- **Your assignment**: Your answer is every line of the material below in which the string "interests" occurs.

- **Data to process**:
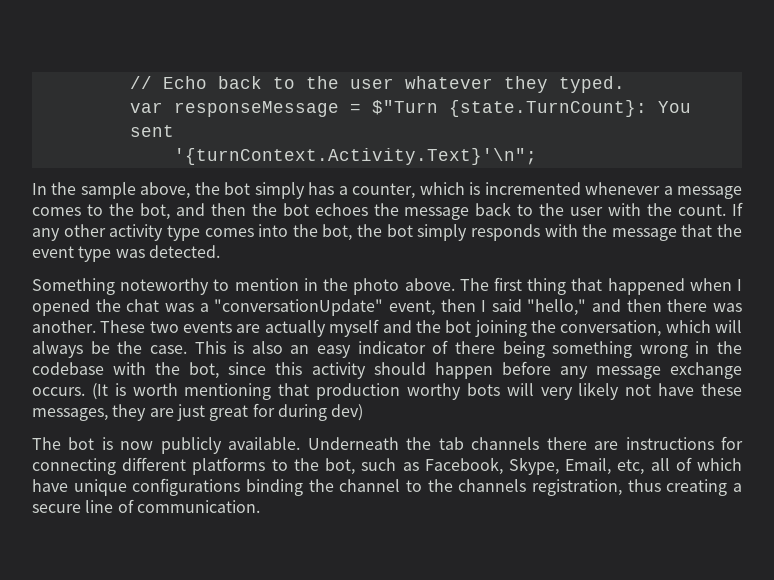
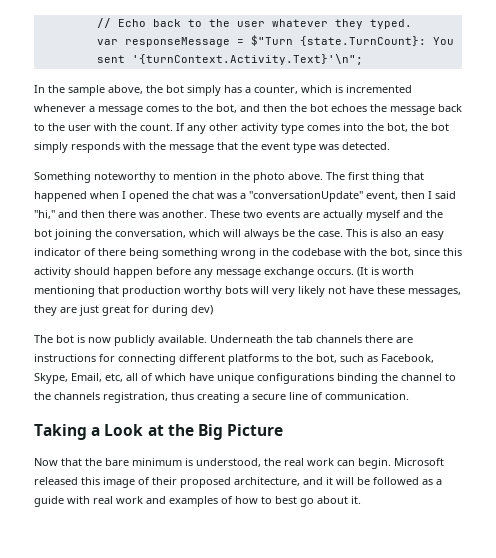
(174, 131) // -> (125, 59) none
[527,299,587,316] "hello," -> [34,210,55,219] "hi,"
(260, 506) none -> [34,424,284,440] [34,458,444,469] [34,477,442,488] [34,496,361,507] // Taking a Look at the Big Picture // Now that the bare minimum is understood, the real work can begin. Microsoft released this image of their proposed architecture, and it will be followed as a guide with real work and examples of how to best go about it.

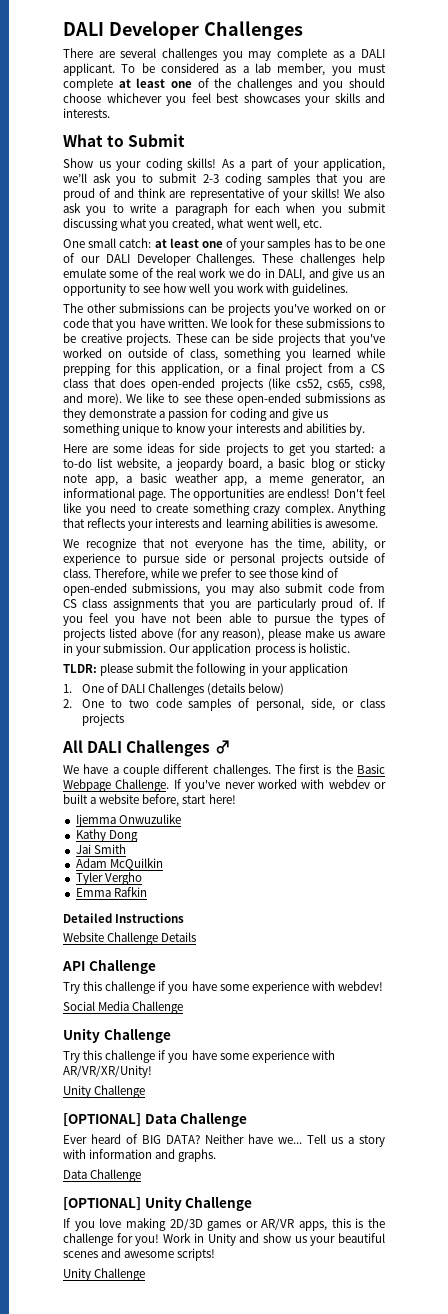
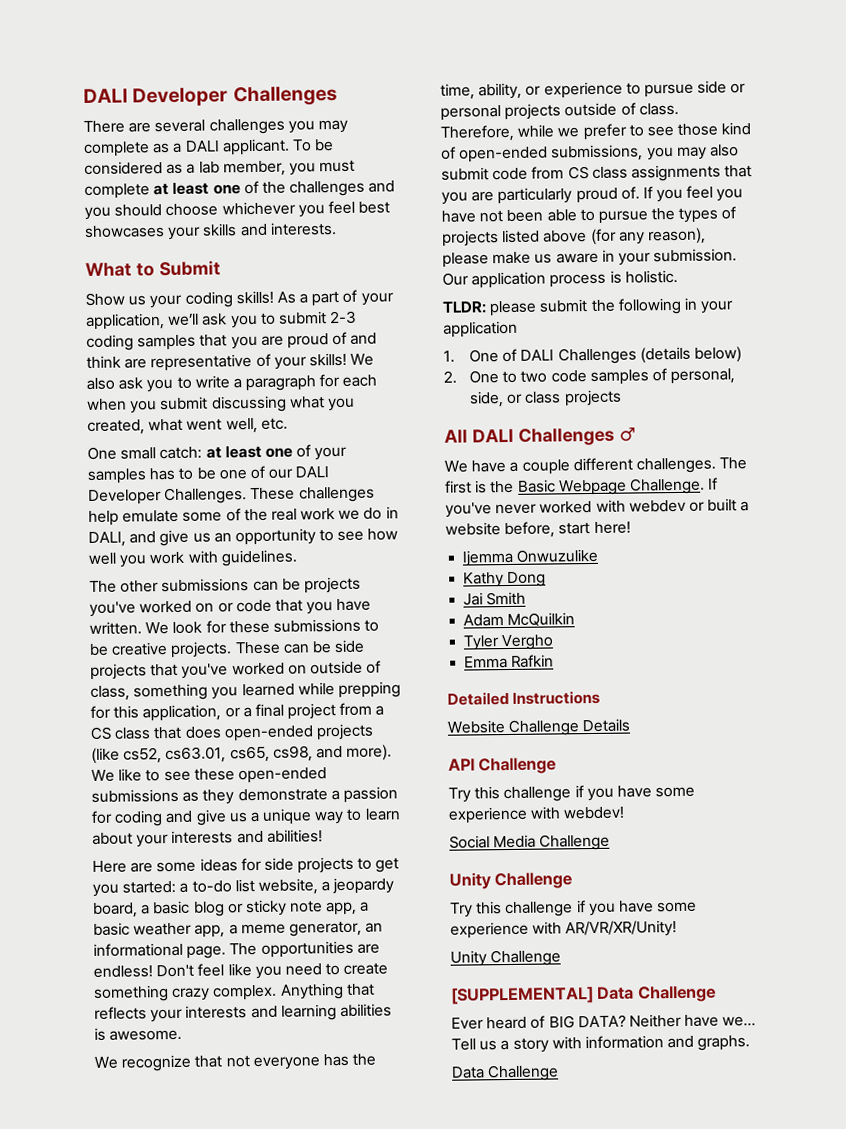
(322, 385) none -> [165,746,227,764] cs63.01,
[63,423,365,436] something unique to know your interests and abilities by. -> [249,808,401,825] [92,829,323,848] a unique way to learn about your interests and abilities!
[63,1113,141,1127] [OPTIONAL] -> [451,986,594,1005] [SUPPLEMENTAL]
[63,1196,253,1211] [63,1218,385,1231] [63,1233,385,1246] [63,1248,216,1261] [63,1268,146,1281] // [OPTIONAL] Unity Challenge // If you love making 2D/3D games or AR/VR apps, this is the challenge for you! Work in Unity and show us your beautiful scenes and awesome scripts! // Unity Challenge -> (560, 1073) none

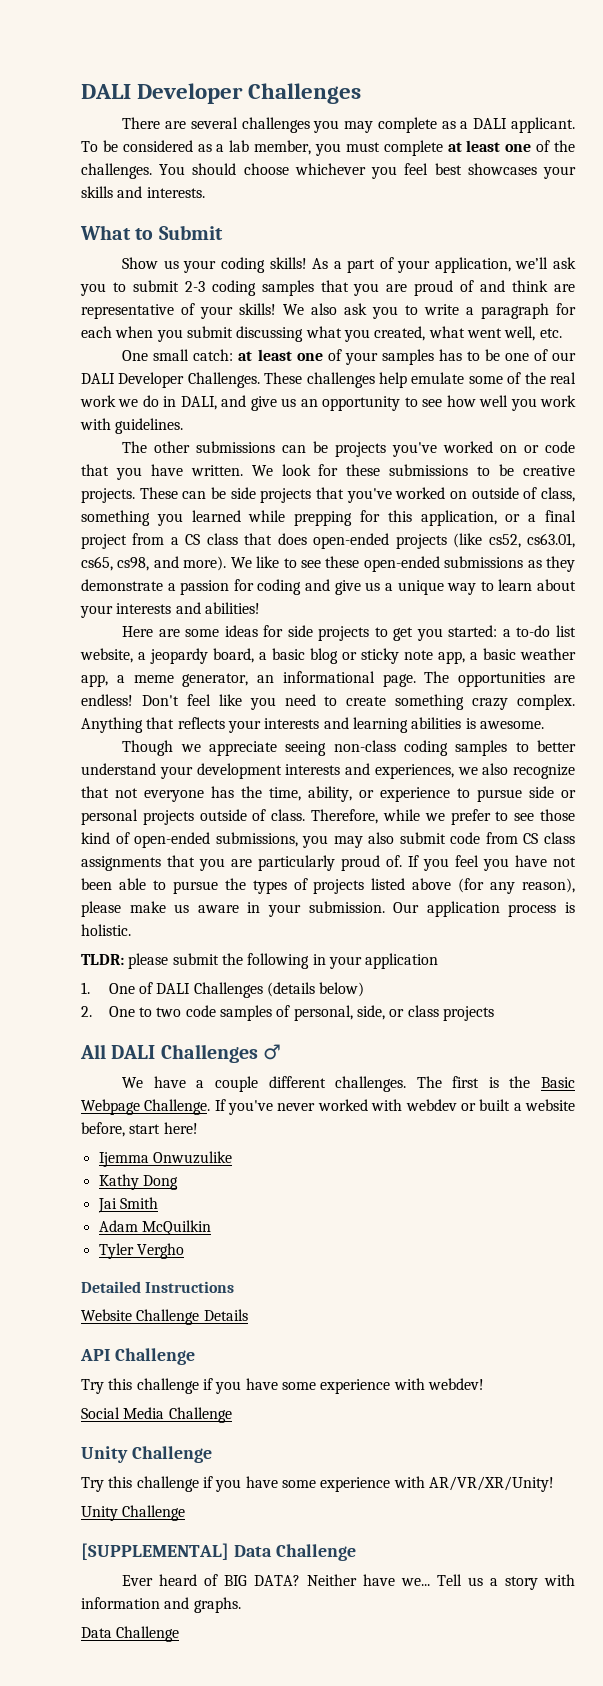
[289,180,396,197] [84,206,111,220] challenges and you -> [81,163,186,179] challenges. You
[94,1056,118,1069] We -> [122,740,577,756] [81,763,509,779] Though we appreciate seeing non-class coding samples to better understand your development interests and experiences, we also
[464,654,555,669] // Emma Rafkin -> (184, 1251) none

- **Solution**:
[63,423,365,436] something unique to know your interests and abilities by. -> [249,808,401,825] [92,829,323,848] a unique way to learn about your interests and abilities!
[94,1056,118,1069] We -> [122,740,577,756] [81,763,509,779] Though we appreciate seeing non-class coding samples to better understand your development interests and experiences, we also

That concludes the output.